The ECRI index might be worth paying more attention to. They recently reported a new high in their leading index and now proclaim that the recovery train has left the station and has “unstoppable” momentum. Well, a new development from ECRI gives some credence to the indicator. A recent article at The Street.com details an investing strategy using the ECRI data:
good leading indices are designed to flag recessions and recoveries before they arrive. Not all leading indices are created equally, but the best can help avert much of the damage that recessions wreak on stock portfolios. The Economic Cycle Research Institute’s leading indices are a case in point.
In mid-September 2000, for the first time in nearly a decade, ECRI warned publicly of a coming recession. (The column is at the right side of the page in the link above.) Then, in early February 2002, it made its economic recovery call. Six years later, in March 2008, ECRI announced that the economy was in recession — a call that remained in force until April 2009, when it predicted a recovery this summer.
Mind you, these weren’t stock-market calls, which ECRI doesn’t make. (Full disclosure: On March 19, 2009, ECRI sent its clients what Grant’s Interest Rate Observer described as a “table-pounding” missive: In Jim Grant’s words, “The implication could not have been clearer that a market rally, when it started, would be no sucker’s affair but the real McCoy.”)But it’s still worth examining what would have happened to the value of a stock portfolio over the course of the past two recessions and recoveries if an investor had simply sold stocks on the day ECRI publicly predicted a recession and bought back stocks on the day ECRI publicly predicted an economic recovery. It’s instructive to compare this to a long-term buy-and-hold strategy for the S&P 500.

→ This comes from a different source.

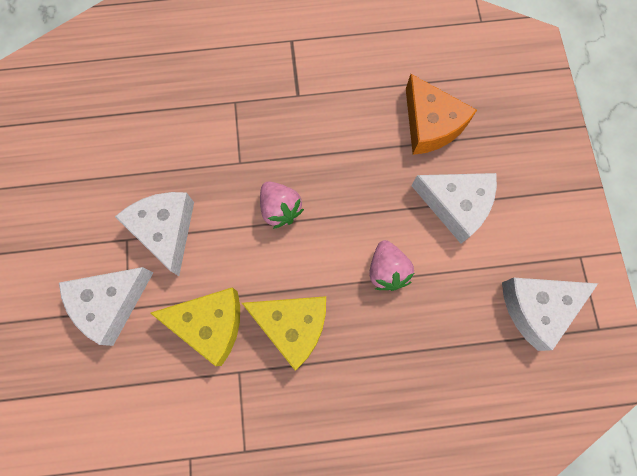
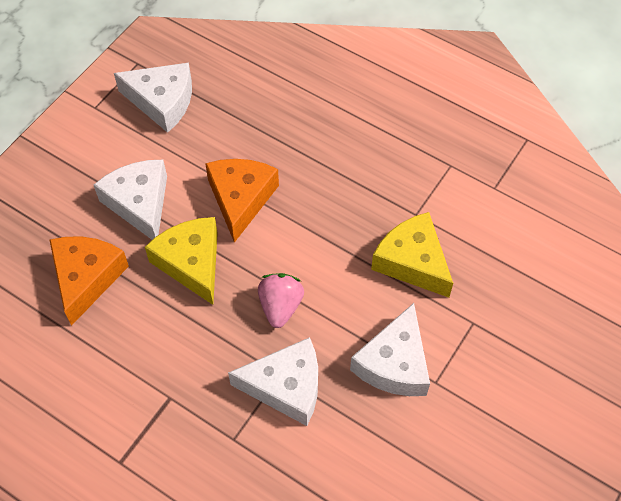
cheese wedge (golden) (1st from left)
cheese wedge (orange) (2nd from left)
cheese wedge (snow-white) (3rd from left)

The results are compelling. If you had started with $100 in stocks on the day in September 2000 when ECRI publicly warned of recession and followed the standard buy-and-hold strategy, those stocks would have been worth just $72 nine years later, at the end of September 2009.
Alternatively, suppose you had sold all your stocks on that very day in September 2000 and put the cash under your mattress until the day in early 2002 when ECRI announced a recovery, at which point you used all of that money to buy stocks. Then, suppose you once again sold all your stocks on the day in March 2008 that ECRI made its next recession call, and used all of that money to buy stocks on the day ECRI made its 2009 recovery call.
Following that simple buy-low, sell-high strategy, your stocks would be worth $148 at the end of September 2009 — more than double what a buy-and-hold strategy would have given you. You can do the math — over the nine-year period, you would have beaten the buy-and-hold returns by more than 8 percentage points a year, on average, and even more if you had put your cash in money market funds instead of your mattress.
This indicator is certainly worth keeping an eye on and we’ll be sure to keep reporting any changes should they occur.